Jumat, 11 Juli 2014

keresahan mendalam demokrasi INDONESIAku



Senang rasanya bisa memasukkan kembali tulisanku di tempat ini setelah beberapa bulan disibukkan oleh beberapa tugas akademik  dan beberapa tanggung jawab yang mesti di laksanakan guna lebih mendewasakan diri baik dalam jasmani, rohani maupun biologi. Sebelum lebih lanjut, saya mau ucapkan selamat buat Negara INDONESIA atas selesainya pesta 5 tahunan kita yang biasa kita sebut sebagai PESTA DEMOKRASI atau yang lebih umumnya mungkin  PILKADA dan PILPRES. Berbicara mengenai PILPRES di negara kita ini, tidak lepas pula kita berbicara mengenai kampanye hitam, negatif kampanye yang dikeluarkan oleh kedua calon/tim suksesnya yang seakan-akan tidak pernah habis kita saksikan di berbagai media pada saat ini, bahkan telah sampai dikalangan anak-anak kecil juga membicarakannya, contohnya saja pada suatu malam saya menyaksikan beberapa bocah(usianya mungkin masih berkisar 9-12 tahun) berdiskusi semi-semi politik yang mungkin bahkan arti dari setiap kata yang mereka ucapkan belum terlalu mereka pahami, sekilas saya mendengarkan mereka saling beradu pendapat seperti berikut:
            anak 1: jelle’ itu prabowo pale’ di.... sering culik aktipis mahasiswa dulu
Anak 2: mana ada.... balle-balle ji itu, daripada megawati sama jokowi, suda jual telpon indosat gare’
        (menggunakan logat kota parepare, sulawesi selatan)
Cukup sekilas saya mendengarkan perbincangan kedua anak itu, berhubungan karena ada sesuatu dan lain hal yang membuat saya pergi meninggalkan tempat itu. Dari perbincangan diatas apa yang kita dapat kita petik.?? Setelah saya sampai dikamar dan mengingat-ingat kembali percakapan anak-anak tersebut, tiba-tiba otak ini seakan-akan terketuk oleh palu-palu seberat 50kg dan membuat saya mulai mengandai-andai dan bertanya-tanya APAKAH ADA DAMPAK NEGATIF YANG BERKELANJUTAN DARI DEMOKRASI KITA.? APAKAH COLON PEMIMPIN NEGARA KITA SEKEJI DAN SEKOTOR ITU DIMATA MASYARAKAT.?

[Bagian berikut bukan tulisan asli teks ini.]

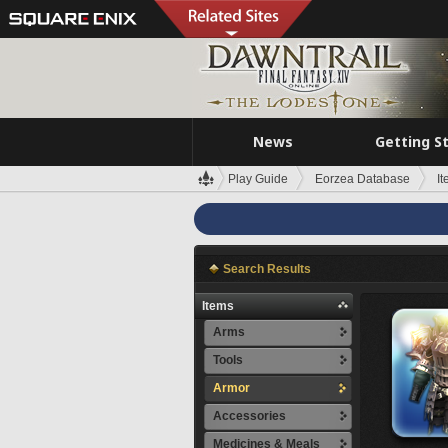
News
Getting S
Play Guide
Eorzea Database
I
Search Results
Items
Arms
Tools
Armor
Accessories
Medicines & Meals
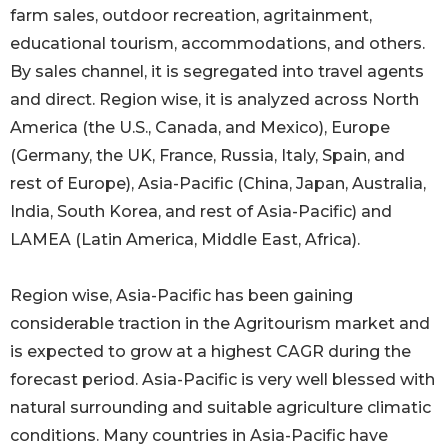
farm sales, outdoor recreation, agritainment,
educational tourism, accommodations, and others.
By sales channel, it is segregated into travel agents
and direct. Region wise, it is analyzed across North
America (the U.S., Canada, and Mexico), Europe
(Germany, the UK, France, Russia, Italy, Spain, and
rest of Europe), Asia-Pacific (China, Japan, Australia,
India, South Korea, and rest of Asia-Pacific) and
LAMEA (Latin America, Middle East, Africa).
Region wise, Asia-Pacific has been gaining
considerable traction in the Agritourism market and
is expected to grow at a highest CAGR during the
forecast period. Asia-Pacific is very well blessed with
natural surrounding and suitable agriculture climatic
conditions. Many countries in Asia-Pacific have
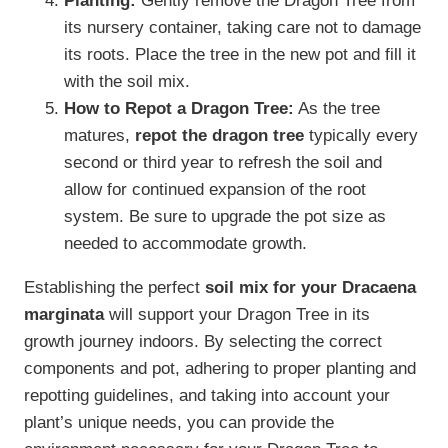
Planting:
Gently remove the Dragon Tree from
its nursery container, taking care not to damage
its roots. Place the tree in the new pot and fill it
with the soil mix.
How to Repot a Dragon Tree:
As the tree
matures,
repot the dragon tree
typically every
second or third year to refresh the soil and
allow for continued expansion of the root
system. Be sure to upgrade the pot size as
needed to accommodate growth.
Establishing the perfect
soil mix for your Dracaena
marginata
will support your Dragon Tree in its
growth journey indoors. By selecting the correct
components and pot, adhering to proper planting and
repotting guidelines, and taking into account your
plant’s unique needs, you can provide the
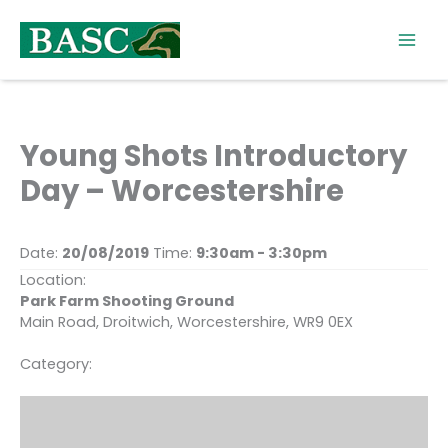
Skip
to
content
Young Shots Introductory
Day – Worcestershire
Date:
20/08/2019
Time:
9:30am - 3:30pm
Location:
Park Farm Shooting Ground
Main Road, Droitwich, Worcestershire, WR9 0EX
Category:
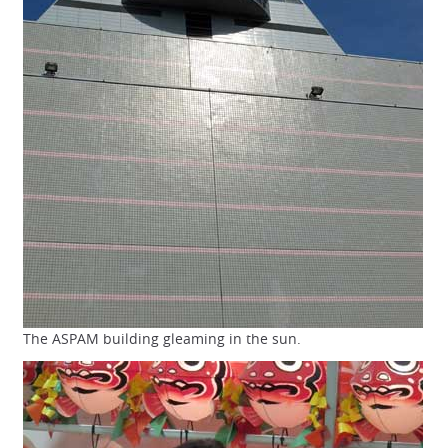
The ASPAM building gleaming in the sun.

SUDAH TIDAK ADAKAH ORANG-ORANG YANG DENGAN TULUS INGIN MENJADI SEORANG PEMIMPIN DI NEGARA INI.?
              kencangnnya arus perpolitikan di negara kita sehingga kita lupa apakah kata-kata yang kita ucapkan sudah memenuhi etika atau moral yang berlaku di negara ini, jangan sampai apa yang kita ucapkan didengar oleh orang-orang yang tidak semestinya mendengarkannnya seperti anak-anak kecil tadi.
bayangkan berapa juta orang termasuk anak-anak di INDONESIA yang  terhasut  rasa benci terhadap salah satu calon pemimpin negara kita ini. Apakah mereka sipembuat kampanye hitam dan kampanye negatif ini tidak pernah berfikir bahwa rasa benci yang mereka tanamkan di kepala manusia-manusia INDONESIA akan melekat terus dikepala mereka meskipun salah satu kandidat tersebut sudah jadi pemimpin di negara kita.??? Bayangkan saja jika si mas JO atau bung PRA menjadi Pemimpin Negara ini, tetapi sebagian masyarakat di negara kita ingin mengadakan kudeta dikarenakan rasa kebencian yang amat dalam yang telah dibuat oleh beberapa oknum.
           
             Apakah ini salah satu bunga dari DEMOKRASI kita.??
            ataukah beberapa dari masyarakat kita yang belum siap menemrima DEMOKRASI.??
            dan ataukah mungkin kita tidak mesti mempersoalkan hal-hal seperti ini.??